Work request: Nothing outside the range is to be copied. From the entries below, reproduce exactly the lines starting at the one with "high-resolution image shows" and ending at the one with "histopathology image is", without pictures.

Source data:
________

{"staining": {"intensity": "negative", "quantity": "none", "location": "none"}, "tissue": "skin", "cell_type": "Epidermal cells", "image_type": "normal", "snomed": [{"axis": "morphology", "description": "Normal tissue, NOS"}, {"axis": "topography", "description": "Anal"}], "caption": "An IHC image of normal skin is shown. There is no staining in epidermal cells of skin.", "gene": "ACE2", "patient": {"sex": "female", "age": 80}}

________

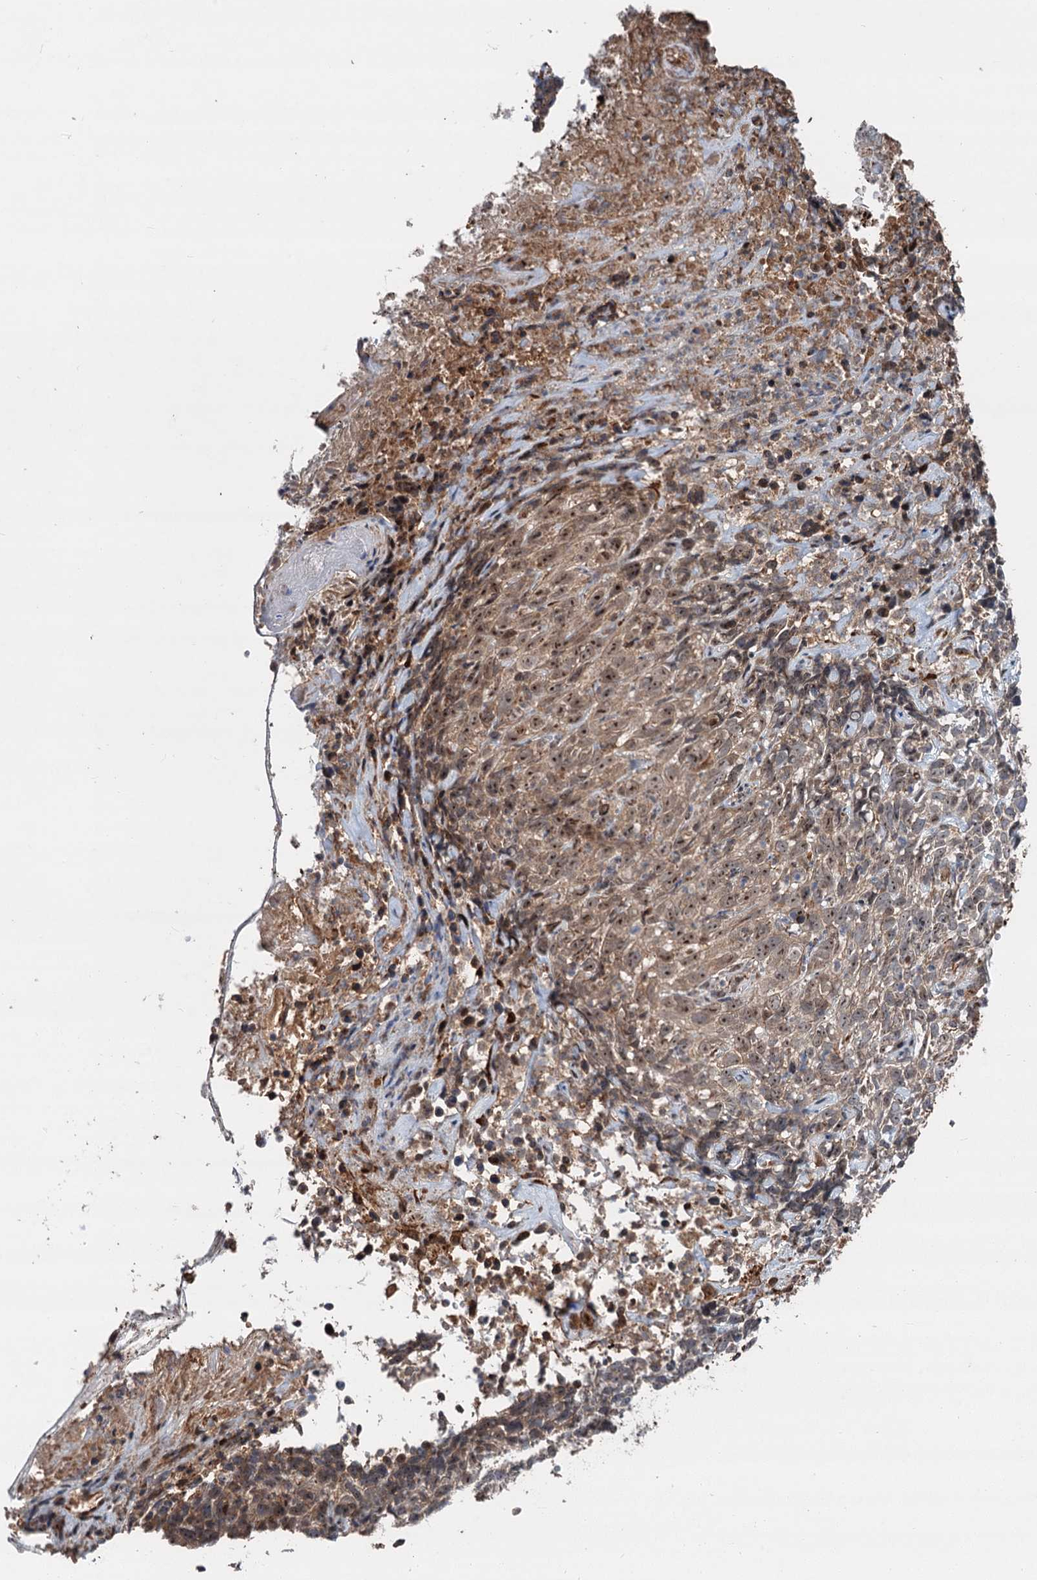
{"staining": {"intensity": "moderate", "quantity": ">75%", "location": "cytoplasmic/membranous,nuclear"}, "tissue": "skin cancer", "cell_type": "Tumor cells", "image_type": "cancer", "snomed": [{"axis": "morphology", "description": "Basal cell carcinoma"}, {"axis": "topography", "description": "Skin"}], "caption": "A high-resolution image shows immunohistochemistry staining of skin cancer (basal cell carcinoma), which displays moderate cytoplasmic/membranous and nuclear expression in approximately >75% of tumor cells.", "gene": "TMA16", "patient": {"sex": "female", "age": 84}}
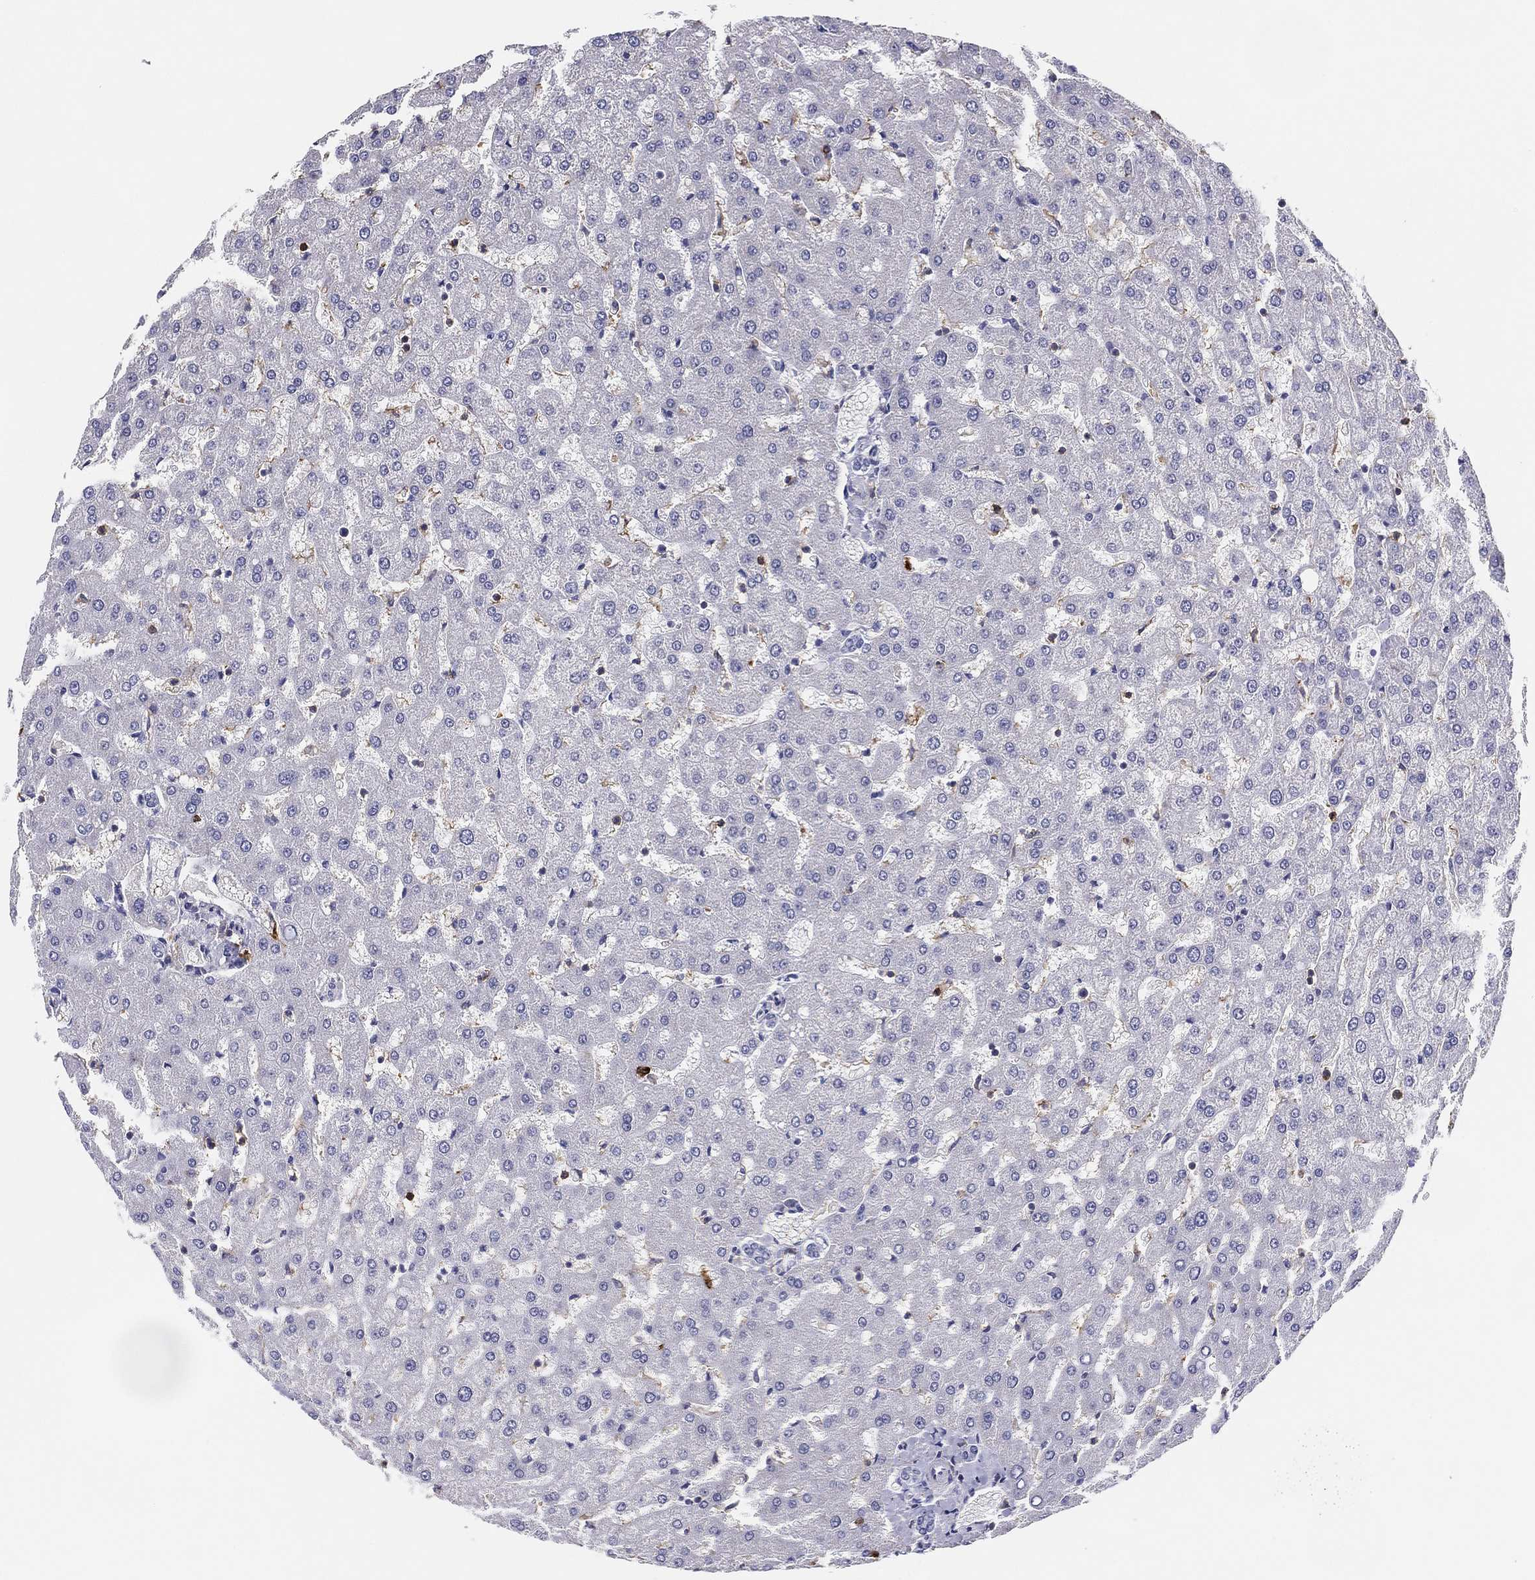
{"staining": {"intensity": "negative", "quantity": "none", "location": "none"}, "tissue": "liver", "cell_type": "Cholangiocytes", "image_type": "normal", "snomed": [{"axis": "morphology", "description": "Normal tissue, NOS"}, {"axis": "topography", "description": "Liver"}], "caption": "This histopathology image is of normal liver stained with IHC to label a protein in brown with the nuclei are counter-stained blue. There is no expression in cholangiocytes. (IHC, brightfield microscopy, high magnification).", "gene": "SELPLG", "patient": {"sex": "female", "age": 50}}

________

Answer box:
{"staining": {"intensity": "moderate", "quantity": ">75%", "location": "cytoplasmic/membranous,nuclear"}, "tissue": "skin cancer", "cell_type": "Tumor cells", "image_type": "cancer", "snomed": [{"axis": "morphology", "description": "Basal cell carcinoma"}, {"axis": "topography", "description": "Skin"}], "caption": "A high-resolution image shows immunohistochemistry staining of skin cancer (basal cell carcinoma), which displays moderate cytoplasmic/membranous and nuclear expression in approximately >75% of tumor cells.", "gene": "TMA16", "patient": {"sex": "female", "age": 84}}
{"staining": {"intensity": "negative", "quantity": "none", "location": "none"}, "tissue": "liver", "cell_type": "Cholangiocytes", "image_type": "normal", "snomed": [{"axis": "morphology", "description": "Normal tissue, NOS"}, {"axis": "topography", "description": "Liver"}], "caption": "This histopathology image is of normal liver stained with IHC to label a protein in brown with the nuclei are counter-stained blue. There is no expression in cholangiocytes. (IHC, brightfield microscopy, high magnification).", "gene": "SELPLG", "patient": {"sex": "female", "age": 50}}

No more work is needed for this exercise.